Prologo della cecità
Chinare la testa al cospetto delle quotidiane opacità
cedere agli eventi l’egemonia sulla speranza d’estasi
sulla voluttà d’esplorare il centro ove esistere
non è scialo del tempo e corsa in uno spazio d’insensatezza
ecco il prologo della cecità, la caduta nell’inappartenenza
al di qua del confine che si stinge, nell’indistinzione dei territori.
La rinuncia alla zuffa per una posizione più vantaggiosa
sulla scacchiera estinguerebbe lo stillicidio dei compromessi
testimonianza dell’avulsione nei crocicchi la baia
della gente per smania di sopraffazione in recite di fumo assatanata.

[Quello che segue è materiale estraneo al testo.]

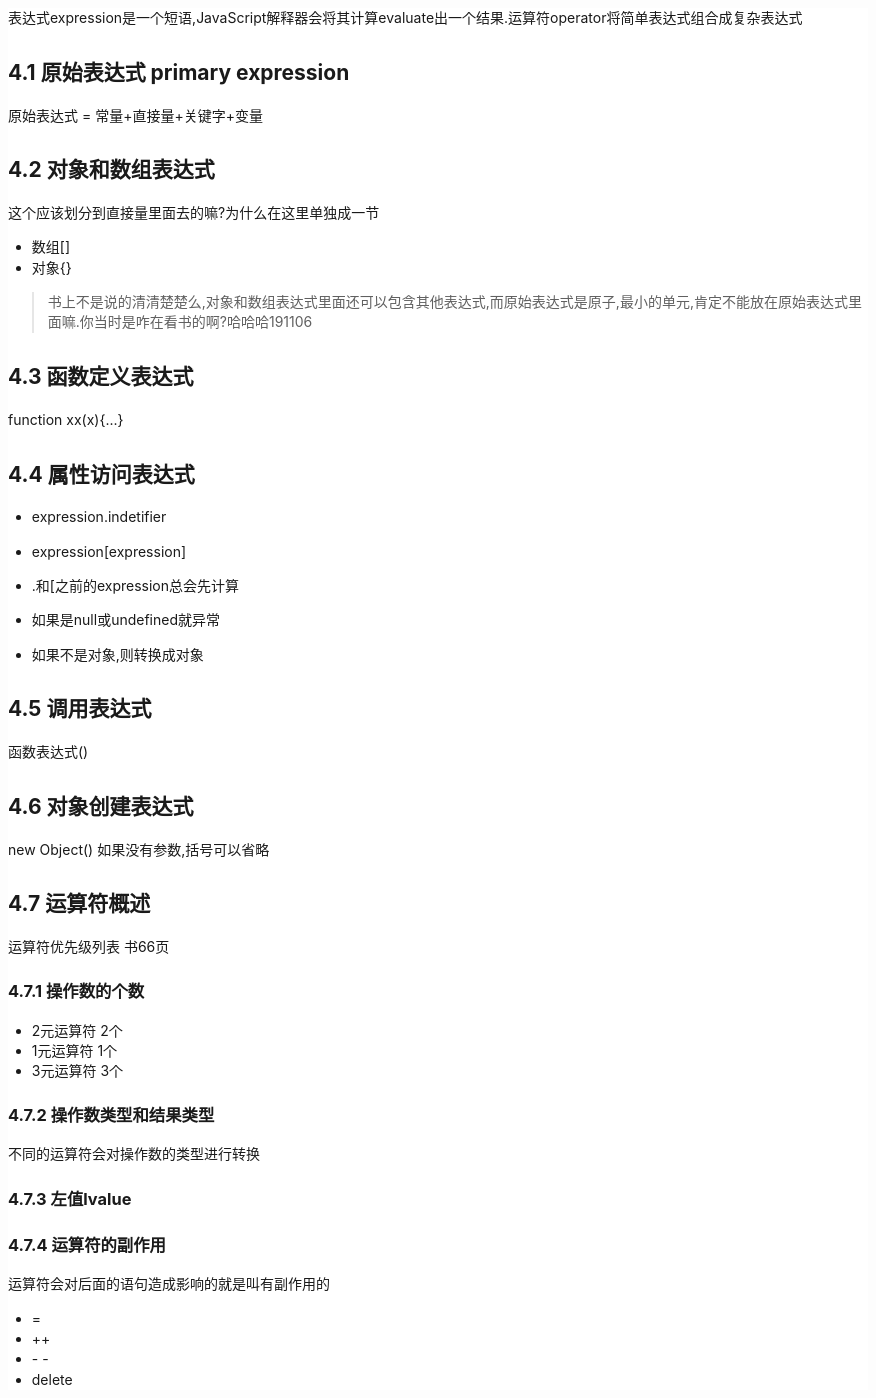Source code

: 表达式expression是一个短语,JavaScript解释器会将其计算evaluate出一个结果.运算符operator将简单表达式组合成复杂表达式

## 4.1 原始表达式 primary expression 
原始表达式 = 常量+直接量+关键字+变量

## 4.2 对象和数组表达式
这个应该划分到直接量里面去的嘛?为什么在这里单独成一节
 - 数组[]
 - 对象{}
> 书上不是说的清清楚楚么,对象和数组表达式里面还可以包含其他表达式,而原始表达式是原子,最小的单元,肯定不能放在原始表达式里面嘛.你当时是咋在看书的啊?哈哈哈191106

## 4.3 函数定义表达式

function xx(x){...}

## 4.4 属性访问表达式
- expression.indetifier
- expression[expression]

- .和[之前的expression总会先计算
- 如果是null或undefined就异常
- 如果不是对象,则转换成对象

## 4.5 调用表达式

函数表达式()

## 4.6 对象创建表达式

new Object()
如果没有参数,括号可以省略

## 4.7 运算符概述

运算符优先级列表 书66页

### 4.7.1 操作数的个数
- 2元运算符 2个
- 1元运算符 1个
- 3元运算符 3个

### 4.7.2 操作数类型和结果类型
不同的运算符会对操作数的类型进行转换

### 4.7.3 左值lvalue

### 4.7.4 运算符的副作用
运算符会对后面的语句造成影响的就是叫有副作用的
- =
- ++
- \- -
- delete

Ma a contrastare la sirena della dissipazione nell’effimero
non soccorre l’evidenza d’un inane annaspare tra fantasmi
se neppure intravedi il bandolo dal quale si sciorini la matassa
se la tua presenza fluttua in un greto d’inconsistenze.
Sulla strada di Damasco il tuono dell’essere
per te non risuona:
osi allora la disperazione d’ingravidare la materia
e il tempo, con carismi d’entelechia che a vista
ti segnino la carne nella radianza dell’ipostasi.
Dal giorno lustrale esaltato alla perenne teofania del roveto
supplichi la durata dell’identità nella ressa degli schizofrenici
attizzi l’inesausta illusione che una voce flebile
imponga miracoli d’udienza librata in epicleti.